Design Decision: Extract All Pipeline Parameters

All pipeline parameters must be extracted — not just a pre-selected core set. The parser captures every named parameter from the pipeline function call into PipelineConfig.params, and the environment builder iterates over all of them, exactly as runSctTest.groovy does with params.*.

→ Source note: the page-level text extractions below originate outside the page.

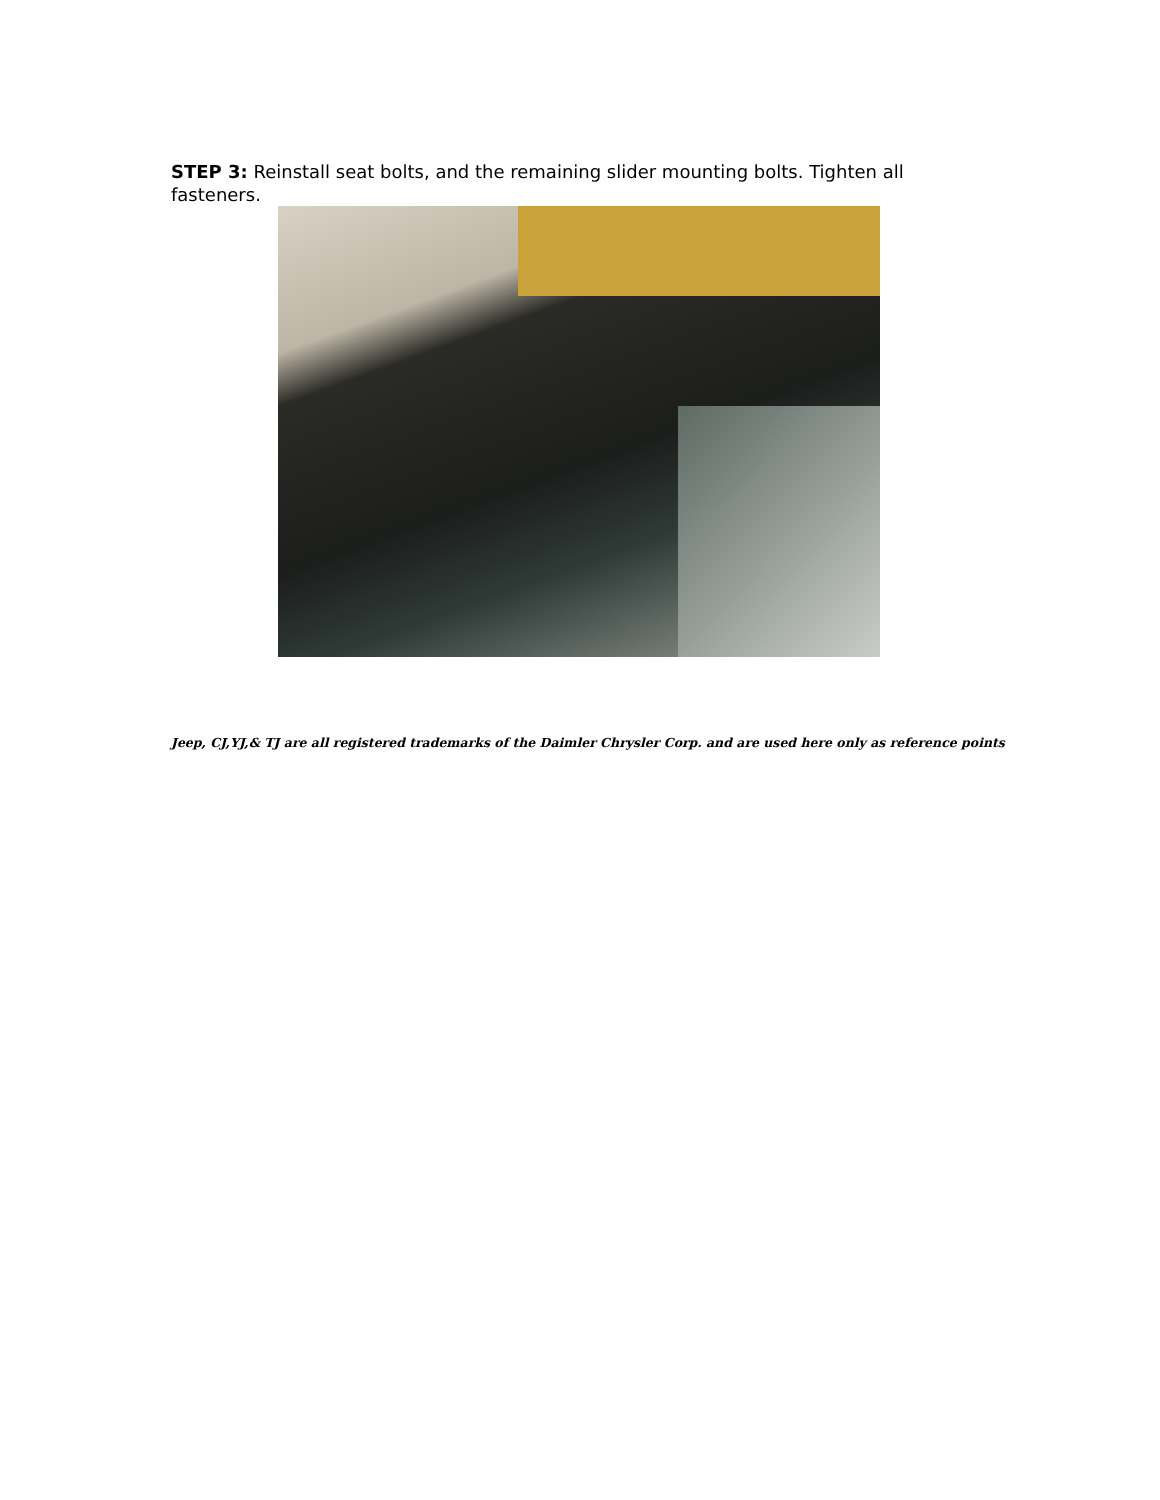STEP 3: Reinstall seat bolts, and the remaining slider mounting bolts. Tighten all fasteners.
Jeep, CJ,YJ,& TJ are all registered trademarks of the Daimler Chrysler Corp. and are used here only as reference points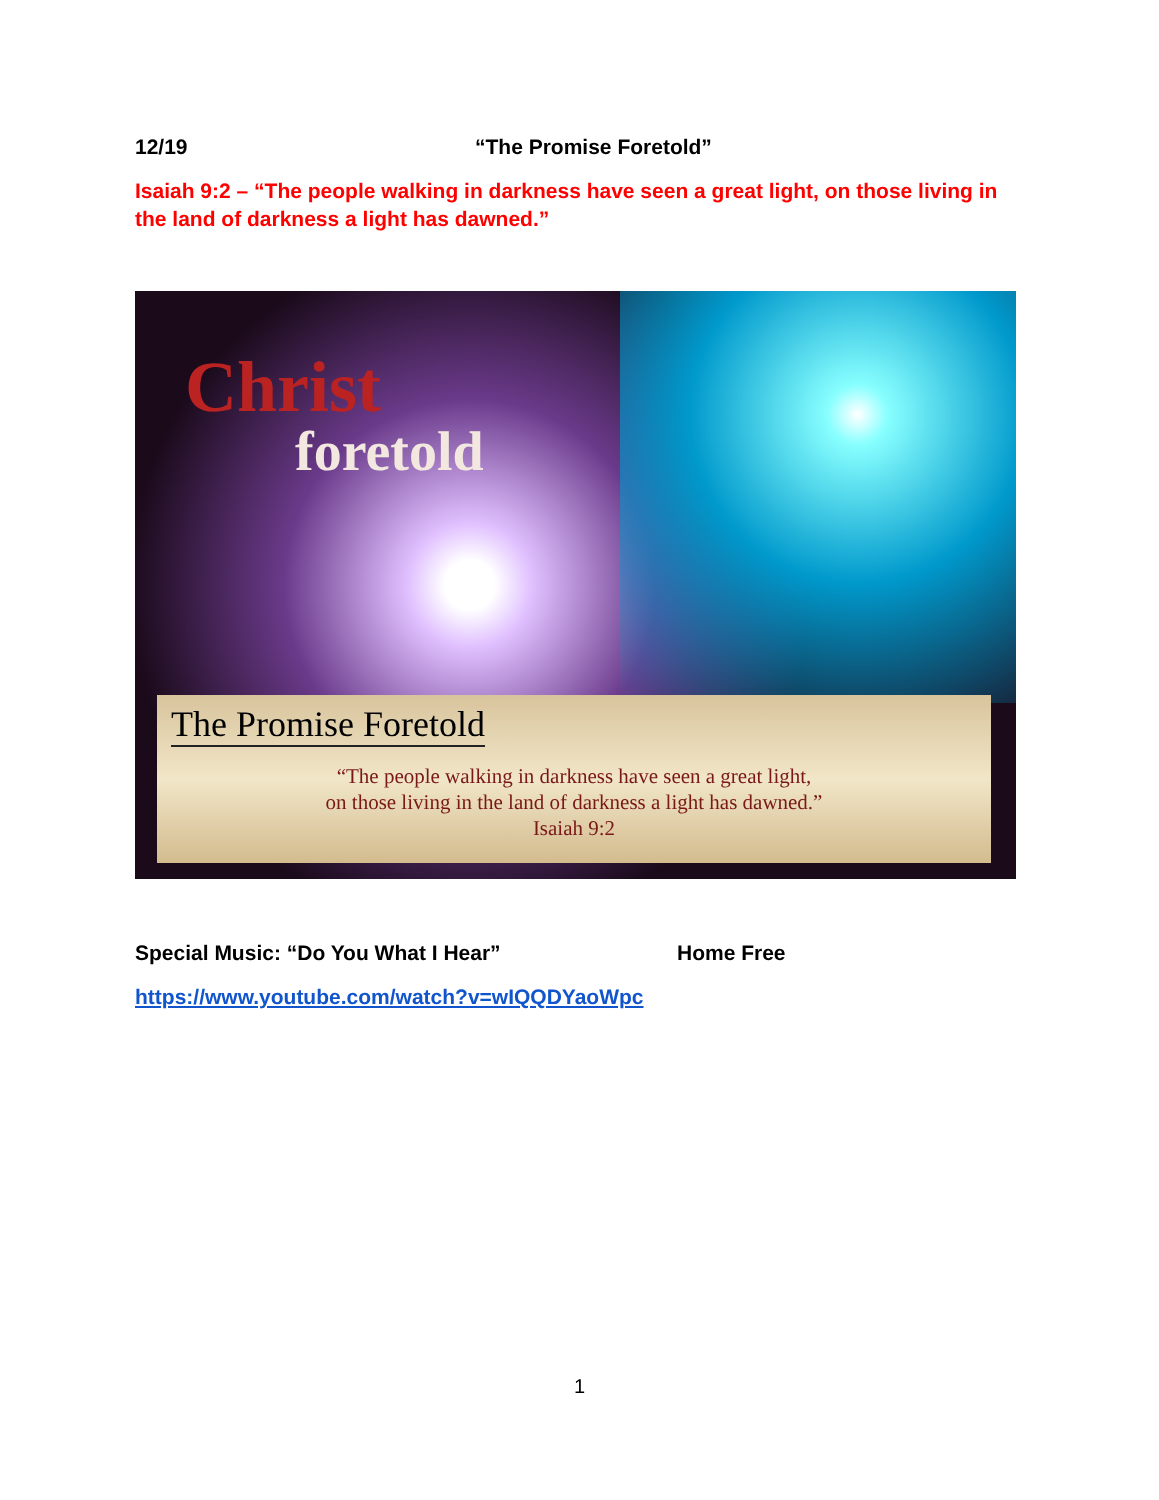12/19 “The Promise Foretold”
Isaiah 9:2 – “The people walking in darkness have seen a great light, on those living in the land of darkness a light has dawned.”
Christ
foretold
The Promise Foretold
“The people walking in darkness have seen a great light,
on those living in the land of darkness a light has dawned.”
Isaiah 9:2
Special Music: “Do You What I Hear” Home Free
https://www.youtube.com/watch?v=wIQQDYaoWpc
1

The complete parameter → env var mapping table is in Phase 2. It was derived by reading every params.* reference in vars/runSctTest.groovy and the individual pipeline functions (longevityPipeline.groovy, rollingUpgradePipeline.groovy, managerPipeline.groovy, etc.).

Implementation approach:

  1. First, collect all unique parameter names found across all ~995 pipeline files
  2. Assess each one: does it map to an SCT_* env var? Is it used only for pipeline orchestration?
  3. Build the mapping table from this assessment
  4. Validation errors from SCTConfiguration confirm whether unmapped parameters are needed
  5. Parameters not in the mapping table are logged as warnings so gaps are surfaced early

Open Questions

  1. Mapping completeness: The parameter mapping table in Phase 2 covers all parameters observed in vars/runSctTest.groovy. As new pipeline parameters are added, the mapping table should be extended. The linter warns on unmapped parameters to catch gaps early. Validation errors guide which unmapped parameters actually need mapping.